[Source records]
=== Begin Enclosure ===

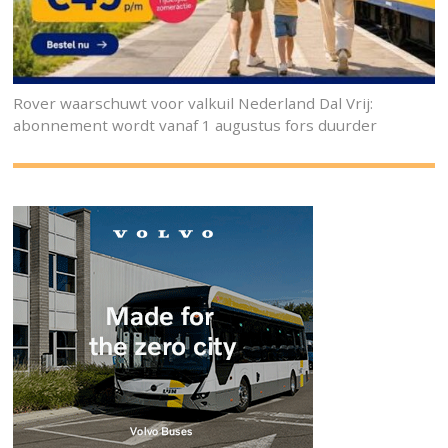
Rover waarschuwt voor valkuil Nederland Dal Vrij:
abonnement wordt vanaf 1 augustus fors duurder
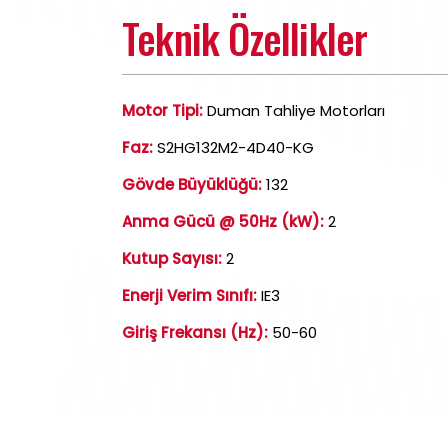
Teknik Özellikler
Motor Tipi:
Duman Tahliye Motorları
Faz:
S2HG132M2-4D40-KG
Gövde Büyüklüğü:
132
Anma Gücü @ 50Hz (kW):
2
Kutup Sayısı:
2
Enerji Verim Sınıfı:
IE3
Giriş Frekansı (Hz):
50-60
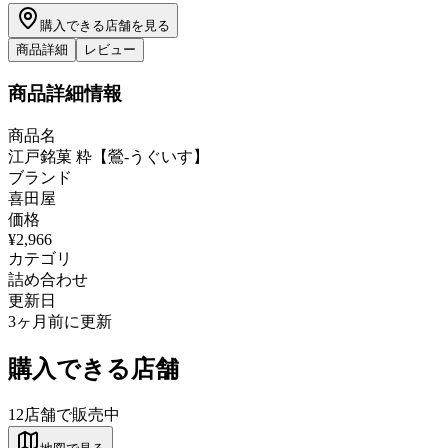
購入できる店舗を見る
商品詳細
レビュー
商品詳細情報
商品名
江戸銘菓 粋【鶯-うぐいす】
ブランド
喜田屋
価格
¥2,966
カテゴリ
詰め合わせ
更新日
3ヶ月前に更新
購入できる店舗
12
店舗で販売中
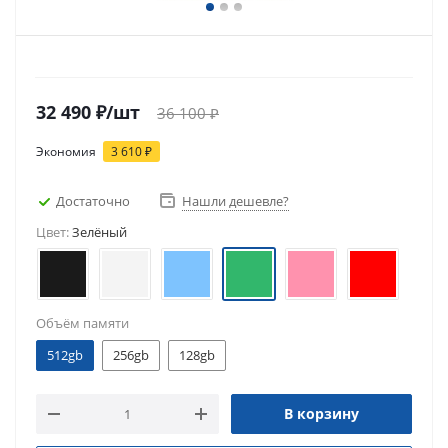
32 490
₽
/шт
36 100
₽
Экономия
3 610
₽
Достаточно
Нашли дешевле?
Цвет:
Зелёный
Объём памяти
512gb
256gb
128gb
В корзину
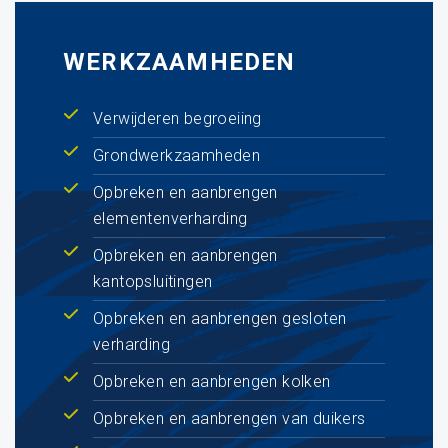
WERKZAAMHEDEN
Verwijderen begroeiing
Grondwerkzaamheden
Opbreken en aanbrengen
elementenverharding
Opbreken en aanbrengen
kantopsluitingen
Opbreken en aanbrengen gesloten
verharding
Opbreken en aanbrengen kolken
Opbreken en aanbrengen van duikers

=== End Enclosure ===

> _Activity_
Going through the data, tally the lines containing "aanbrengen" and report only the result.

> _Response to this exercise_
5